— BEGIN Document —
- Also known as: Tha Hustla'z
- Origin: Cleveland, Ohio, United States
- Genres: Hip-hop
- Years active: 1995–2000, 2014–2015
- Labels: Mo Thugs, Ruthless 1995–2000
- Members: Boogie Nikke Tony Tone Mo! Hart
- Website: Poetic Hustla'z on Myspace

= Poetic Hustla'z =

Rap group from Cleveland, Ohio

Poetic Hustla'z was an American hip hop group from Cleveland, Ohio, with three members: Boogie Nikke, Tony Tone and Mo! Hart. They first appeared together on the Bone Thugs-N-Harmony song "Shotz To Tha Double Glock" from the album E. 1999 Eternal in 1995. They released their debut album, Trials & Tribulations, in 1997 on Mo Thugs Records.
— END Document —
— BEGIN Provided data —
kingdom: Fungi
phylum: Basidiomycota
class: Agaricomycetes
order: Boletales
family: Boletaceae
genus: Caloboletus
— END Provided data —
— BEGIN Provided data —
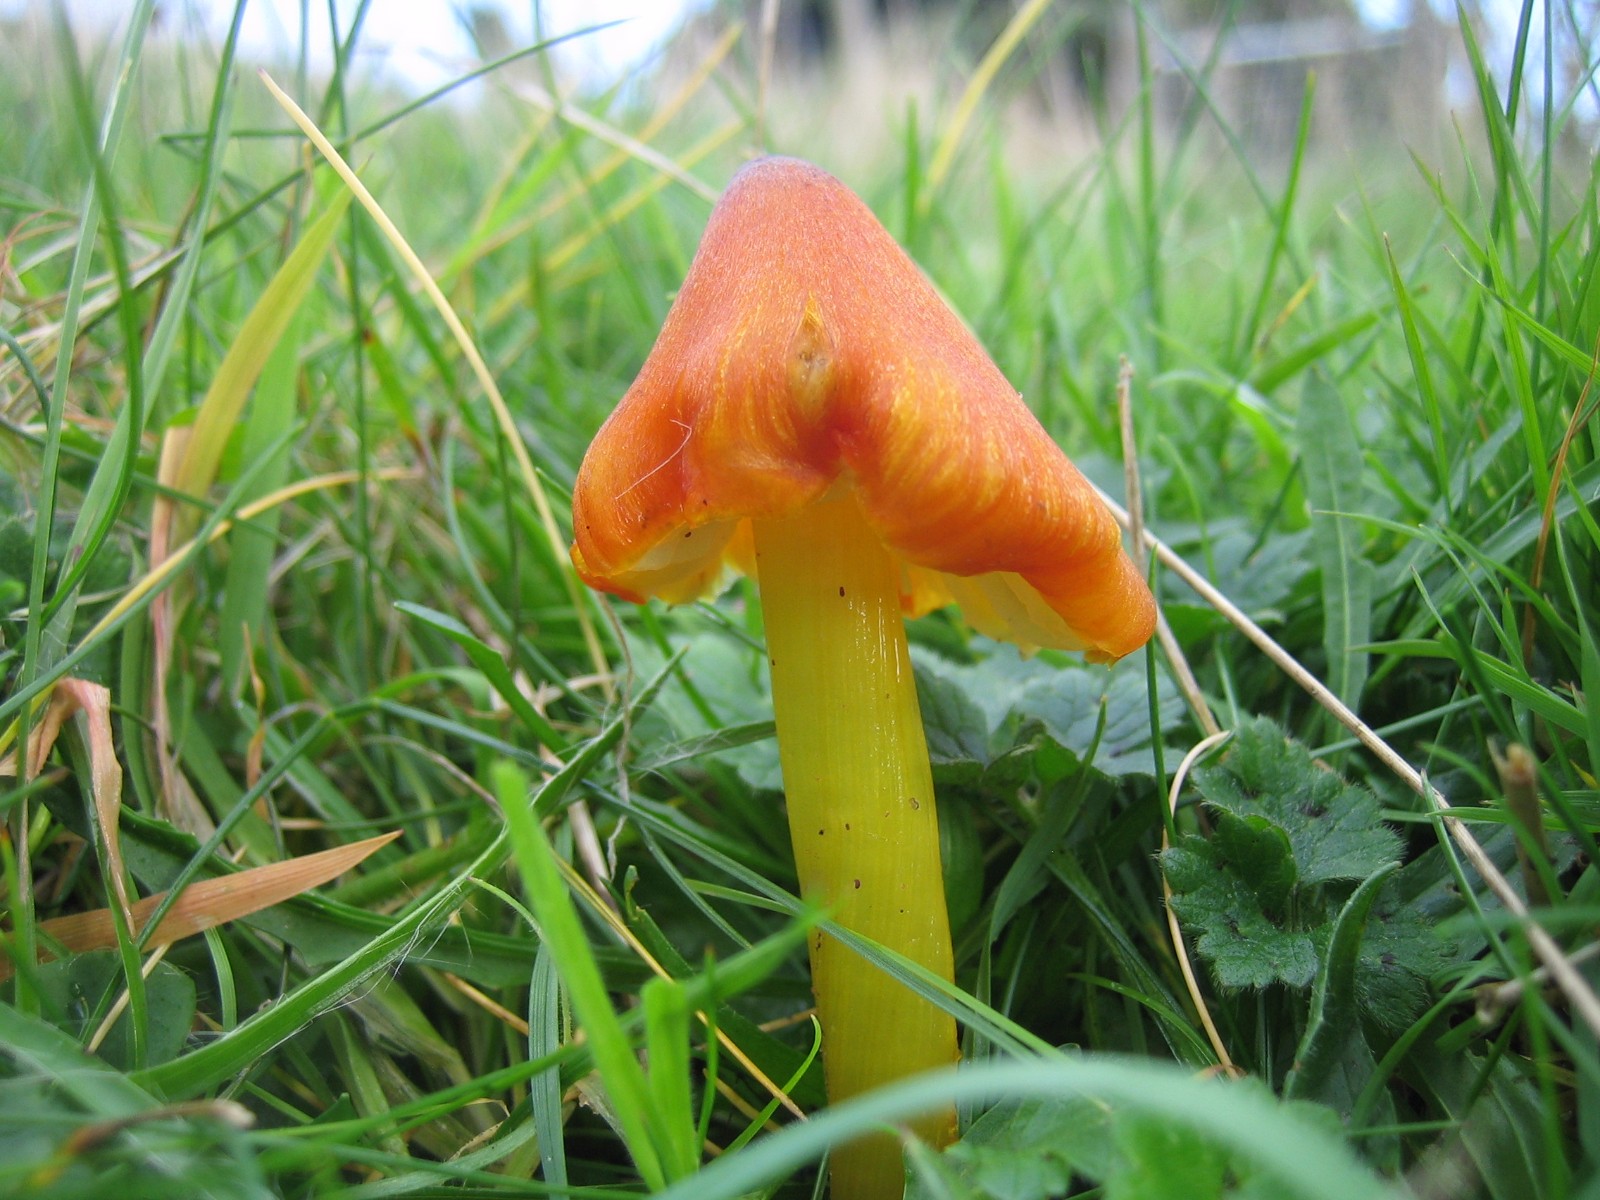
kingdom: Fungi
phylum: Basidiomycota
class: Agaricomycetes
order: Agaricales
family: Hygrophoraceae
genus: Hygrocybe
— END Provided data —
— BEGIN Provided data —
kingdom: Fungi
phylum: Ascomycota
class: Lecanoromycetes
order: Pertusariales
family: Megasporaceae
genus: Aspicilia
— END Provided data —
### The tasks
(1) Reproduce verbatim the part of the Poetic Hustla'z article that opens with the words containing "Poetic Hustla'z was" and closes with "Mo Thugs Records.".
(2) Carry the article on the Cleveland hip hop group Poetic Hustla'z forward from its last sentence.

### Responses in order
(1)
Poetic Hustla'z was an American hip hop group from Cleveland, Ohio, with three members: Boogie Nikke, Tony Tone and Mo! Hart. They first appeared together on the Bone Thugs-N-Harmony song "Shotz To Tha Double Glock" from the album E. 1999 Eternal in 1995. They released their debut album, Trials & Tribulations, in 1997 on Mo Thugs Records.

(2)
==Background==
Bone Thugs-N-Harmony signed Poetic Hustla'z to their label, Mo Thugs. The group was formed by Mo! Hart, Tony Tone, and Boogy Nikke. Boogy Nikke appeared on the Intro of B.O.N.E. Enterprise (Bone Thugs-N-Harmony) album "Faces of Death." As a trio they first appeared in 1995 on the song "Shotz To Tha Double Glock" from Bone Thugs-N-Harmony's album E. 1999 Eternal, and later on the Mo Thugs Family all-star project album Family Scriptures in 1996. After signing to Mo Thugs, they recorded their debut album, Trials & Tribulations, for release in November 1997.

Trials & Tribulations peaked at number 96 on the Billboard Top R&B/Hip-Hop Albums. Along with singles, music videos were released for two songs: "Trials & Tribulations" and "Day & Night" featuring Layzie Bone. The video for "Trials & Tribulations" features cameo appearances by Bizzy Bone and Flesh-n-Bone.

After a 14-year hiatus, in early 2015, Poetic Hustla'z released a song "Poetic Hustlaz" featuring former Mo thugs member Souljah Boy, under a Cleveland independent record label, Taliup Records. The song's accompanying music video was released on April 4, 2015.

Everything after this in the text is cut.